O que muda no J-20A: melhorias aerodinâmicas e potencial de maior autonomia
De acordo com a informação divulgada pela instituição, o J-20A deve ser entendido como uma evolução directa do J-20 original. Entre as alterações destacadas está a presença de uma secção elevada na zona de transição entre a parte traseira da cabine e a fuselagem, solução que, segundo a explicação apresentada, optimiza o escoamento do ar e ajuda a reduzir o arrasto aerodinâmico. Na prática, esta alteração é apontada como um factor que poderá favorecer um melhor desempenho em voo supersónico.
Foi ainda indicado que o volume adicional criado nessa área pode servir para a integração de novos sistemas ou, em alternativa, para acomodar um depósito de combustível suplementar, com o objectivo de aumentar o alcance do caça. A par disso, a reconfiguração implicou também um reposicionamento da cabine, agora com maior altura, o que se traduz numa melhoria do campo de visão do piloto.
J-20S: o primeiro caça furtivo biposto do mundo e uma plataforma de comando e controlo
Quanto ao J-20S, a Força Aérea Chinesa descreveu-o como o primeiro caça furtivo biposto do mundo. A apresentação oficial enquadra esta versão como uma aeronave de desempenho muito elevado para combate aéreo a média e longa distância, mas igualmente como uma plataforma apta para realizar ataques de alta precisão contra alvos terrestres e navais.
Outro ponto sublinhado foi a incorporação de novos sistemas e de elementos de guerra electrónica, concebidos para permitir operações em conjunto com equipamentos não tripulados. Nesta lógica, o segundo tripulante assume um papel essencial, possibilitando que o J-20S funcione como nó de comando e controlo, coordenando esses meios durante a missão.
Motores: WS-15, WS-10 e Saturn AL-31 no centro da evolução
Em ambas as variantes, analistas do gigante asiático referem que as melhorias introduzidas tenderão a ser acompanhadas por avanços nos motores, motivados pela necessidade de mais potência do que a exigida pela configuração original.
Recorde-se que, em dezembro, surgiram novas imagens que evidenciam o progresso associado ao WS-15 de produção nacional, incluindo um J-20A já em ensaios de voo equipado com este motor. Tal como foi noticiado em dezembro passado, o WS-15 é apontado como oferecendo um desempenho claramente superior ao WS-10 actualmente utilizado na plataforma, bem como aos Saturn AL-31 que foram empregados nas primeiras fases do programa.
Actualizações contínuas e o horizonte da sexta geração: J-36, J-50 e um terceiro modelo
Este desenvolvimento ganha particular relevância tendo em conta que, segundo a média estatal chinesa, a aeronave continuará a receber modificações e actualizações com vista ao reforço das suas capacidades de combate. Isto acontece apesar de a China estar, em paralelo, a acelerar a obtenção de novas plataformas de sexta geração, algumas das quais já foram observadas em voos de teste.

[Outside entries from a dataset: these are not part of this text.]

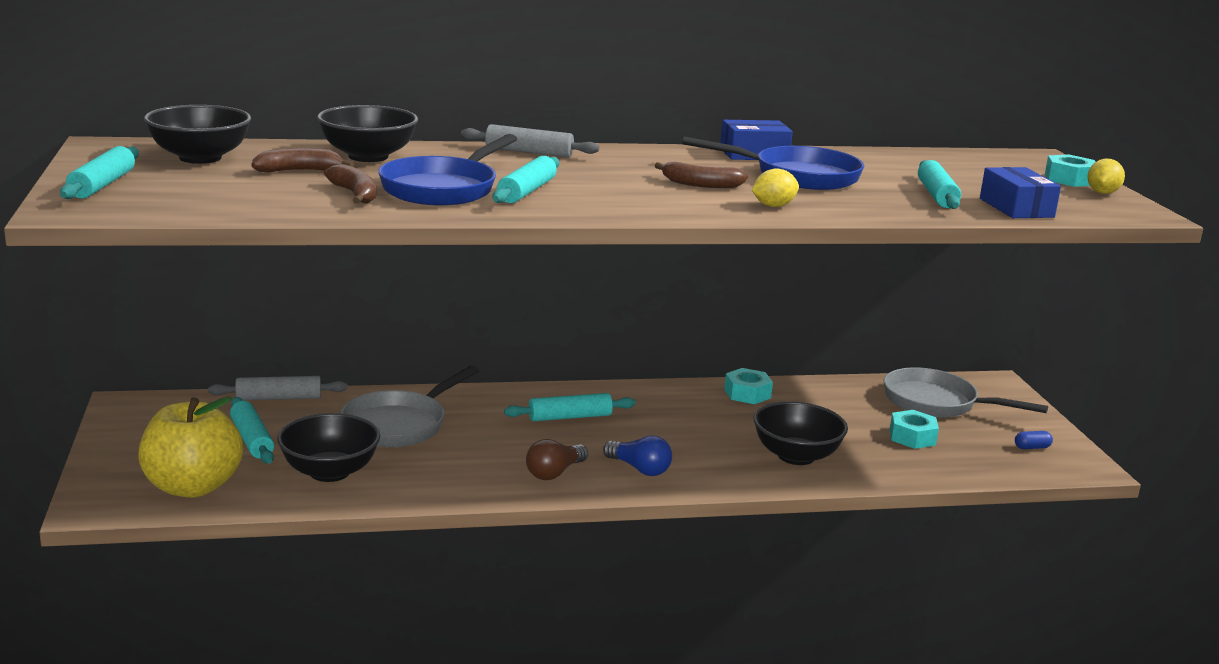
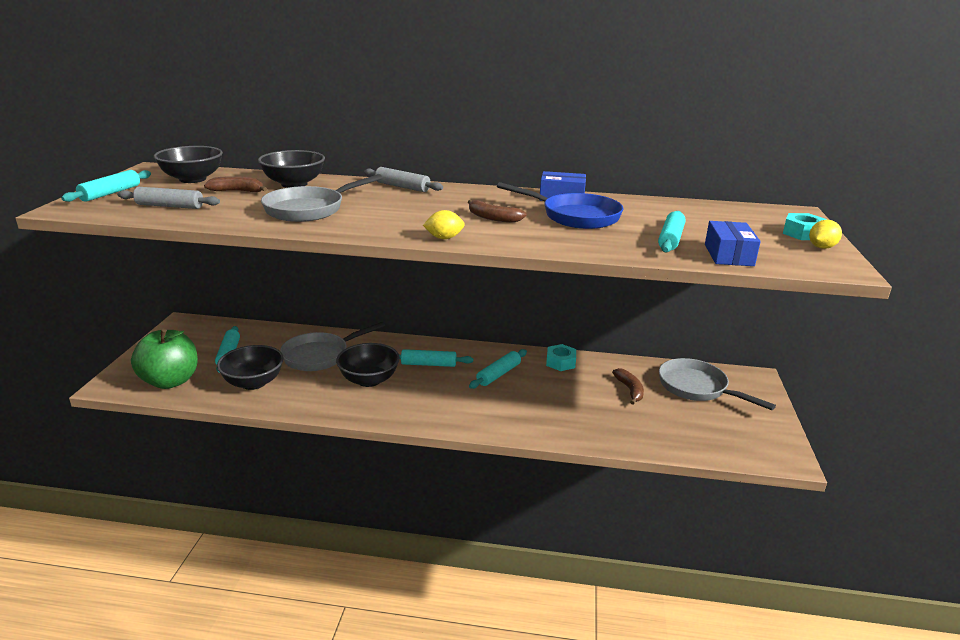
camera: 20 degrees right, 5 degrees up
yellow apple [138,396,243,498] -> green apple [131,328,198,389]
grey rolling pin [208,376,347,401] -> grey rolling pin moved to [117,187,220,209]
brown banana [324,164,376,204] -> brown banana moved to [612,368,644,405]
blue pan [378,134,517,206] -> grey pan [261,174,383,222]
turquoise rolling pin [492,156,559,203] -> turquoise rolling pin moved to [469,349,527,389]
brown light bulb [526,439,588,480] -> none
blue light bulb [603,435,672,476] -> none
yellow lemon [752,168,799,207] -> yellow lemon moved to [423,210,465,239]
black bowl [754,401,848,465] -> black bowl moved to [336,343,400,387]
turquoise nut [889,410,939,449] -> none
blue capsule [1015,431,1053,449] -> none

Entre essas iniciativas surgem os novos caças-bombardeiros J-36, fabricados pela Chengdu, bem como os caças J-50 desenvolvidos pela Shenyang; para além destes, foi referido um terceiro modelo que, até ao momento, permanece não identificado.
Implicações operacionais: mais flexibilidade e novas formas de empregar a plataforma
A introdução de um J-20S biposto pode também indicar uma aposta numa utilização mais versátil da plataforma, combinando missões de superioridade aérea com funções de coordenação em ambientes altamente contestados. Numa perspectiva operacional, a presença de dois tripulantes tende a facilitar a gestão de sensores, ligações de dados e guerra electrónica, sobretudo em cenários que exijam elevada carga de trabalho e decisões rápidas.

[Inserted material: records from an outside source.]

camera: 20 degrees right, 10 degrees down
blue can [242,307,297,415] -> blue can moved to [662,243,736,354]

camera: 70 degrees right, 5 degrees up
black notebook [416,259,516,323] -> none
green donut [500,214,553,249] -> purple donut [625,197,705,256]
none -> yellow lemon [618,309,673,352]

Paralelamente, a evolução do J-20A, ao privilegiar melhorias no desempenho e possíveis ganhos de autonomia, sugere uma intenção de alargar o leque de perfis de missão - incluindo patrulhas prolongadas e operações a maior distância - mantendo a base tecnológica do J-20 relevante enquanto os programas de sexta geração amadurecem.
Imagens utilizadas para fins ilustrativos.